Carolina Otero, que pasó a la historia de las grandes cortesanas con el apelativo de la Bella Otero, nació en Valga, España, el 4 de noviembre de 1868. Domiciliada en Francia, se convirtió en la reina de París a los 35 años. Era la mujer más fascinante de la Belle Époque. Carlos Lleras Restrepo, en el escrutinio que sobre ella hace en el libro De ciertas damas, recuerda que todos afirmaban que era imposible ser más bella. José Martí, deslumbrado con tanta hermosura y tanto encanto, manifiesta: Ya llega la bailarina: / soberbia y pálida llega; / ¿cómo dicen que es gallega? / Pues dicen mal: es divina.
Afincada en la cima de la celebridad, todos querían llegar hasta la Bella Otero, cortejarla y amarla, como si fuera fácil distinguirse en medio del desfile de amantes que la conquistaban con joyas, riquezas y títulos nobiliarios. Era una de las figuras más cotizadas en los altos círculos parisinos, y de allí se derivaba el incontable capital que llegó a tener. Insaciable en el anhelo de poseer, disfrutaba de sus amantes con el apetito obsceno que la consumía.
Como hija de madre soltera, conoció la pobreza extrema. Fue violada a los 10 años. Ejecutó oficios humildes, como el de bailarina de cafetines, atmósfera en que ejerció la prostitución. Un día se cruzó por su vida un banquero que, admirador de su arte para el baile, la condujo a Marsella, donde inició sus giras como bailarina erótica y consiguió fama internacional. De ahí en adelante se haría amante de hombres poderosos. El olor del dinero la llevó a los casinos de Montecarlo y Niza, escenarios absorbentes en los que dilapidó gruesas sumas de dinero.
En Niza compró una suntuosa casa de 15 cuartos, que bautizó –en su honor– como Villa Carolina, y más tarde se vio precisada a venderla cuando sus finanzas se vinieron al suelo. Y conoció la infelicidad. Ya en esas alturas de su fulgurante existencia, un día se encontró atrapada por su edad decadente. Sus hechizos se habían ajado y sus amantes se habían apartado de su camino, como suele ser la amarga verdad de la gloria efímera. El olvido la agobiaba. Era una flor seca que rodaba por las calles de Niza, donde miraba con grima su mundo arruinado: había perdido todo su capital y se hallaba sola.

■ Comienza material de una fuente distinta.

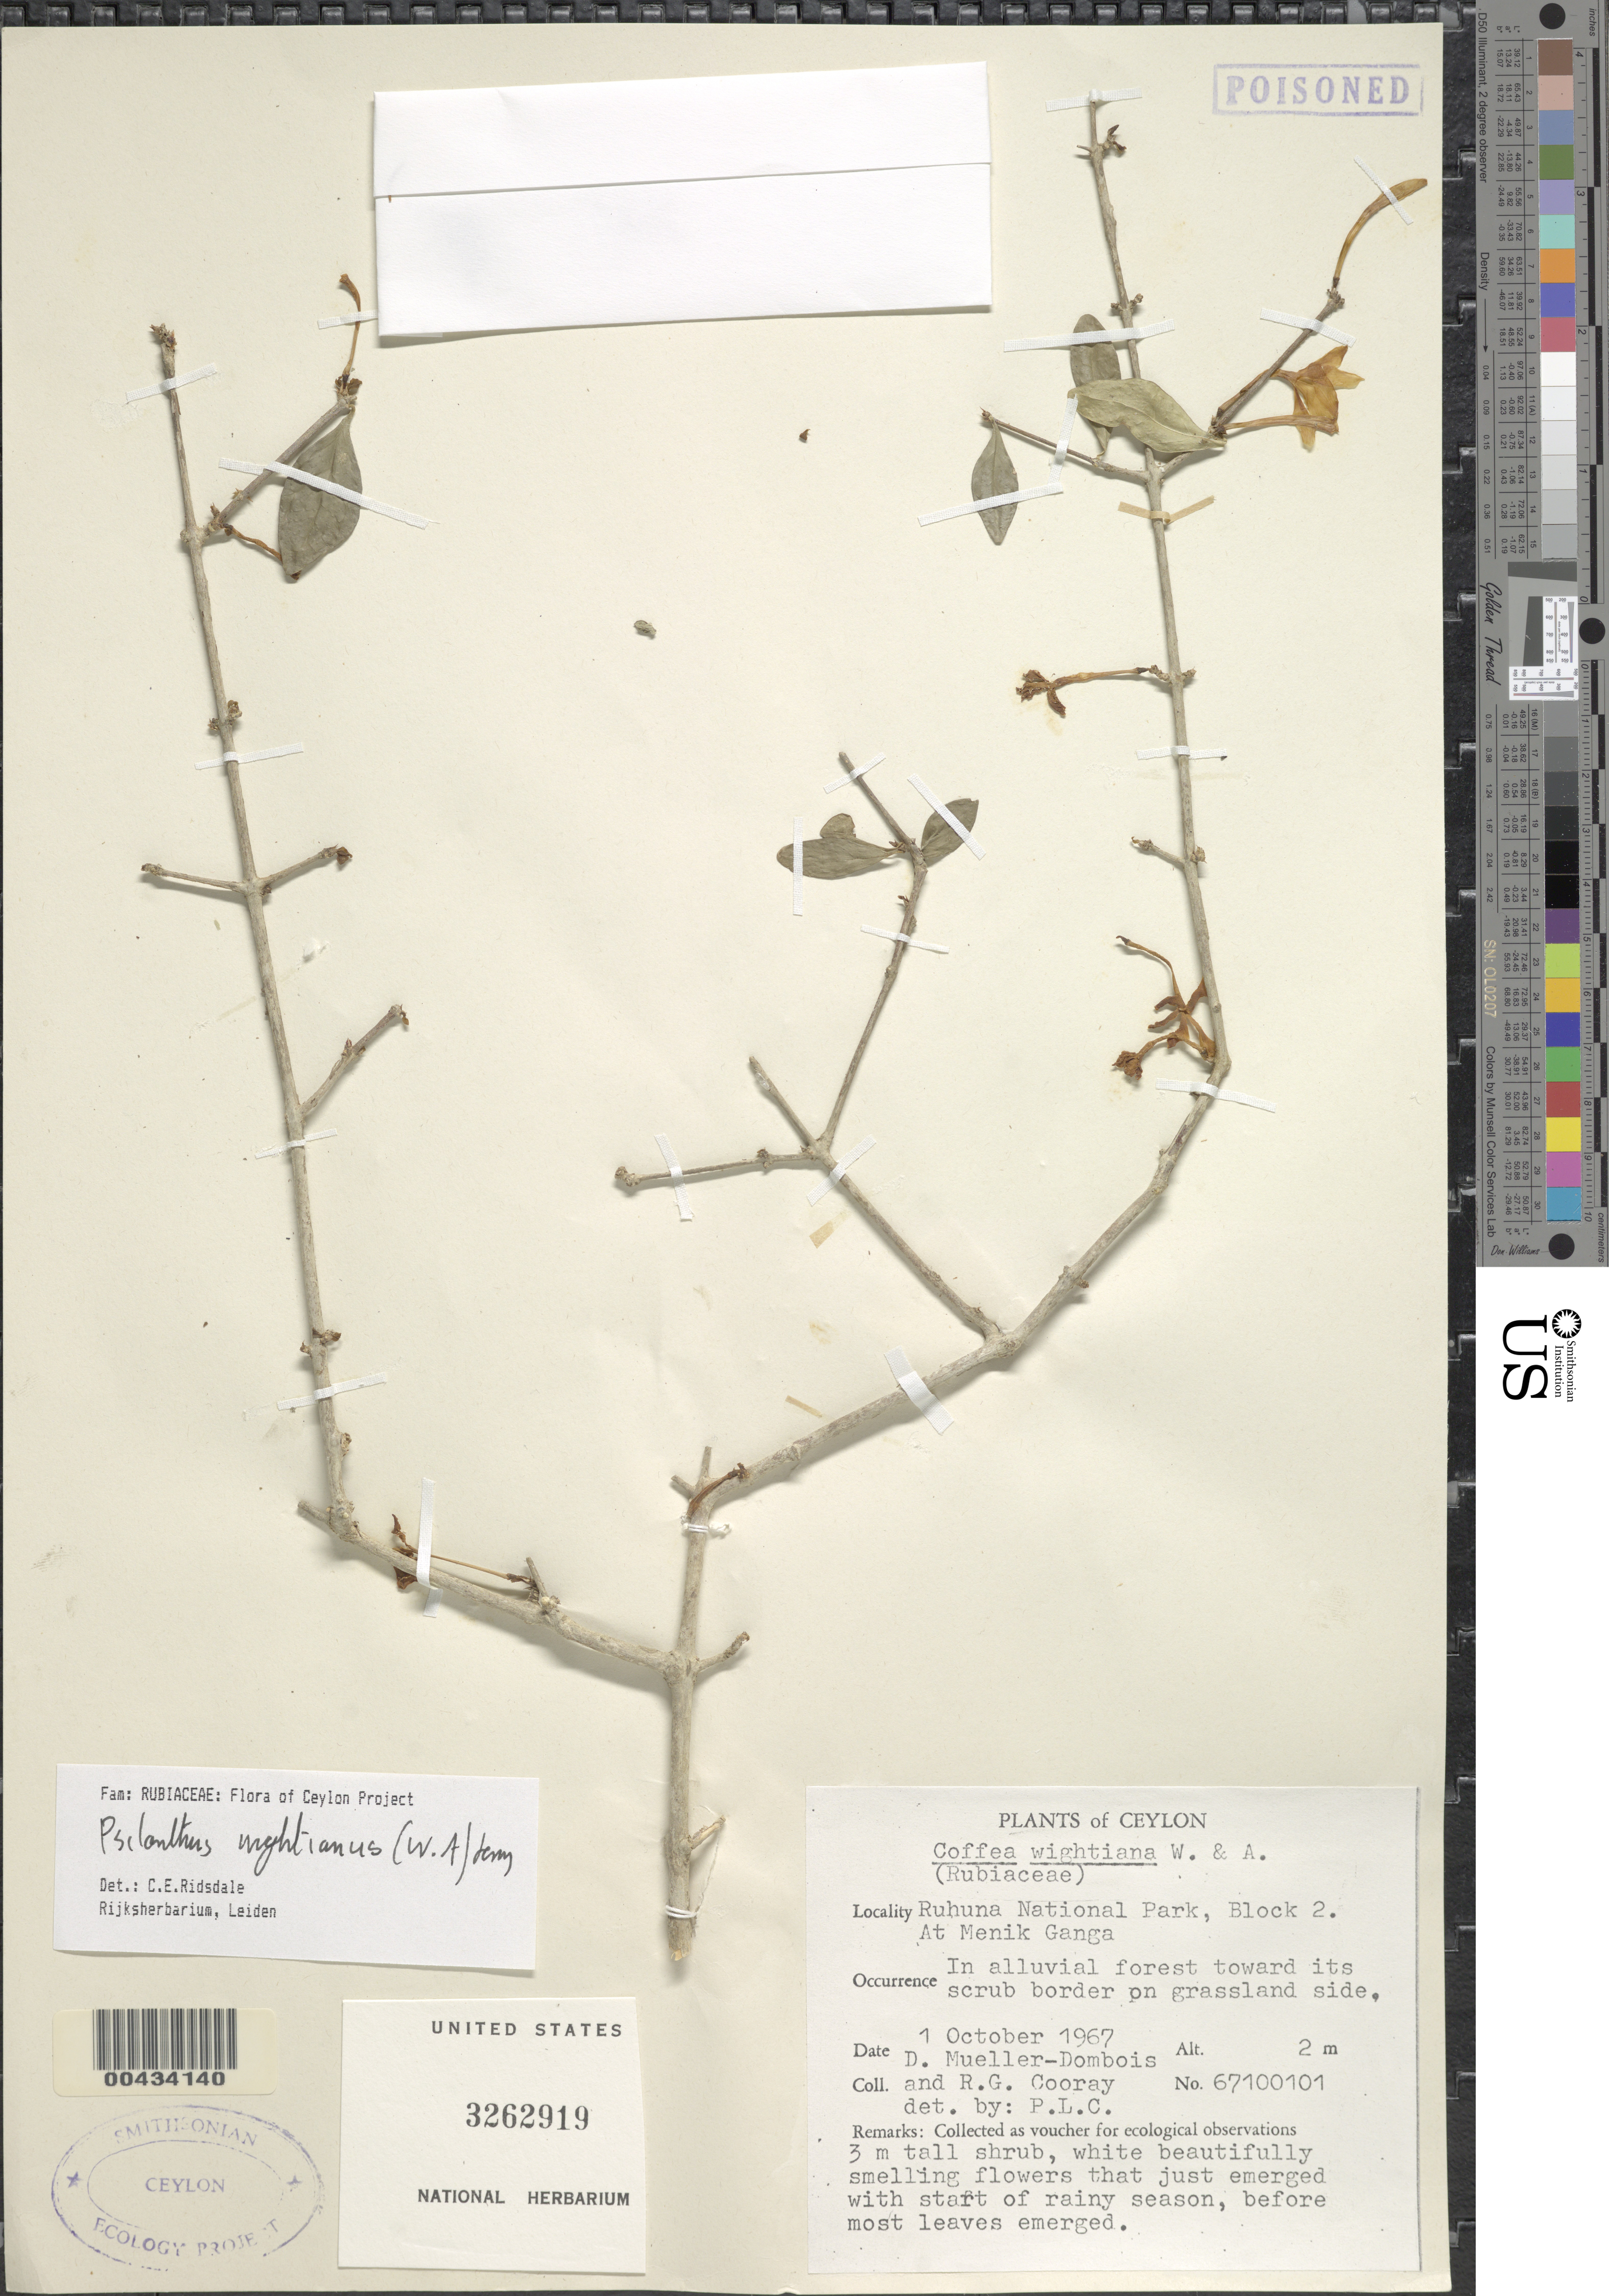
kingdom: Plantae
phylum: Tracheophyta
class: Magnoliopsida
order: Gentianales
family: Rubiaceae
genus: Psilanthus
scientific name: Psilanthus wightianus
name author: (Wight & Arn.) J.-F. Leroy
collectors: D. Mueller-Dombois & R. Cooray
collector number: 67100101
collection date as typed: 01 Oct 1967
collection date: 1967-10-01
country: Sri Lanka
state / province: Southern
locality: Ruhuna Natl Park, Block 2, at Menik Ganga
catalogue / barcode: US 3262919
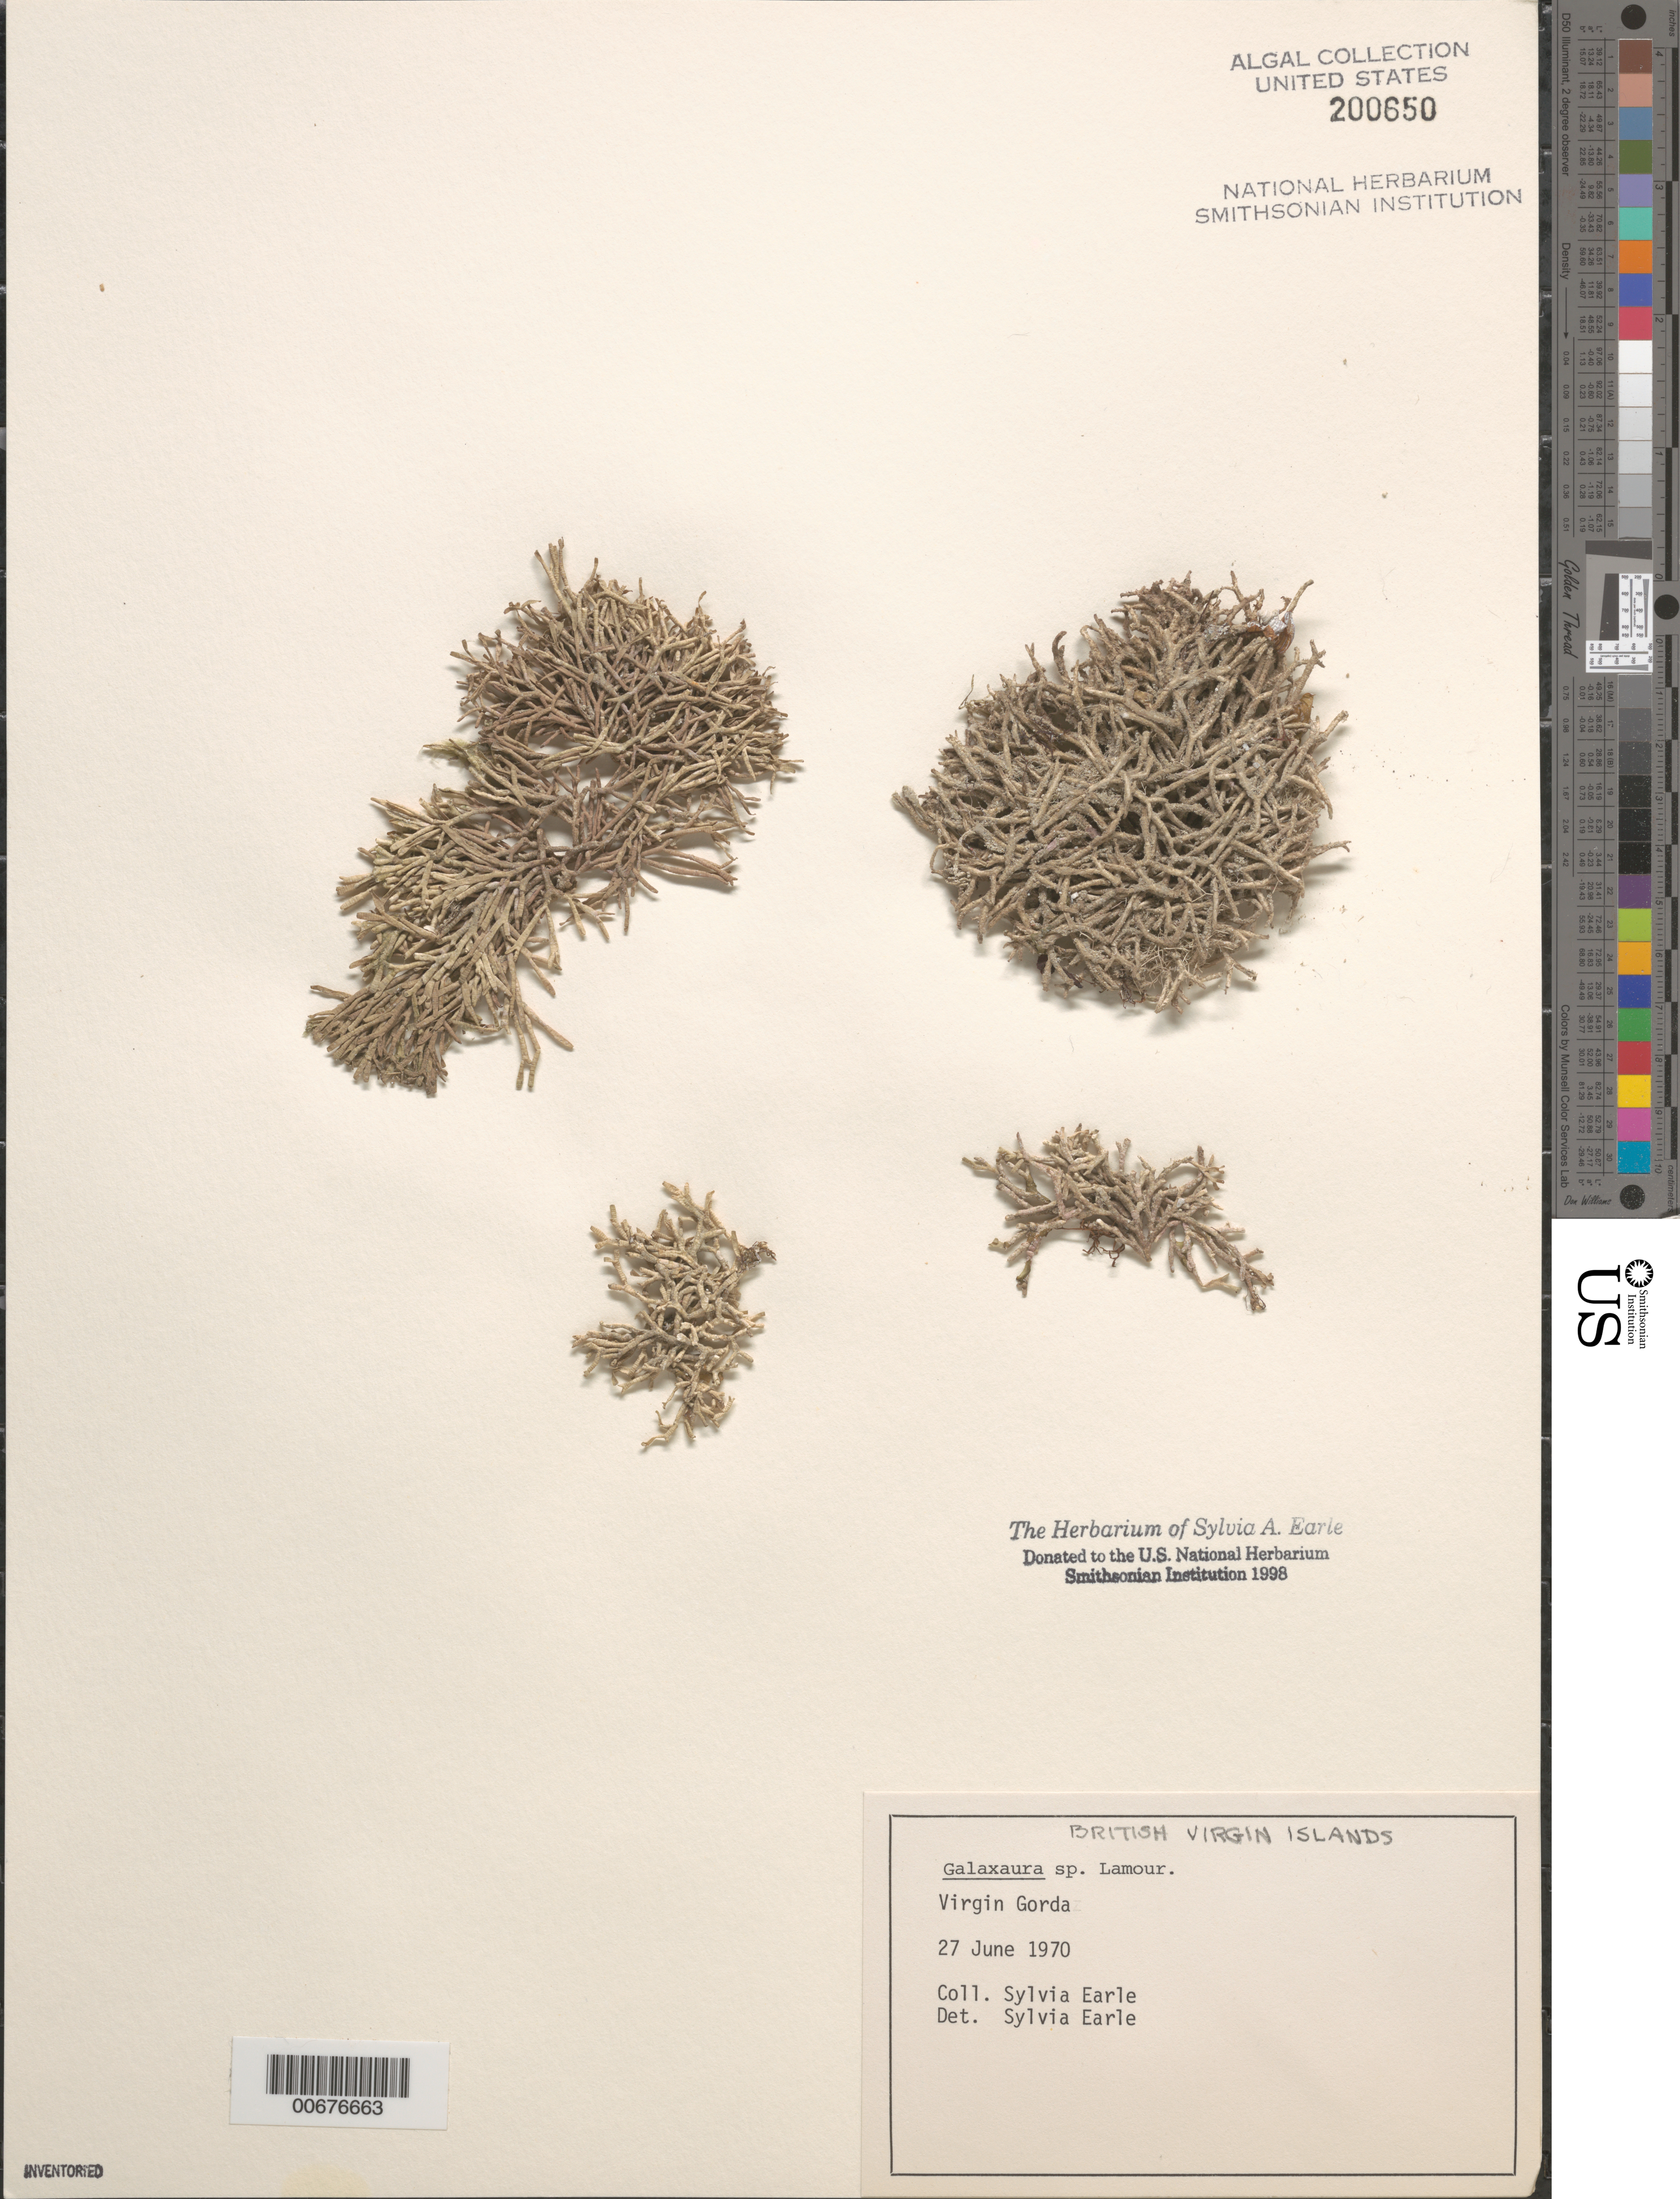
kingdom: Plantae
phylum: Rhodophyta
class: Florideophyceae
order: Nemaliales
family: Galaxauraceae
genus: Galaxaura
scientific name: Galaxaura sp.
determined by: Earle, S. A.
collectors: S. A. Earle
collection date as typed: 27 Jun 1970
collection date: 1970-06-27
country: British Virgin Islands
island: Virgin Gorda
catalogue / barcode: US 200650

Frente a semejante realidad, y rumiando la fama y los halagos del pasado lisonjero, una noche intentó suicidarse. Sin embargo, detuvo el arma y se desgonzó sobre su adversidad. Extinguida la llama amorosa, fue invadida por la melancolía. El cuerpo fulgurante de otra época estaba desfigurado por la decrepitud. Evocando su época de fasto, volvieron a su mente los días acariciantes en los que el mundo se rendía a sus pies. Se vio en la distancia del tiempo como la diosa de la Belle Époque, idea torturante que pretendió desvanecer con un alucinógeno.
Quiso prepararse un poco de café, pero fue incapaz de manejar el hornillo. Una camarera del hotel Nouvel, que descubrió el humo que salía de la habitación, penetró en el recinto y la encontró sin vida. Murió de 96 años, el 10 de abril de 1965. Solo asistieron al funeral varios crupieres y el gerente del casino de Montecarlo, que no la habían olvidado.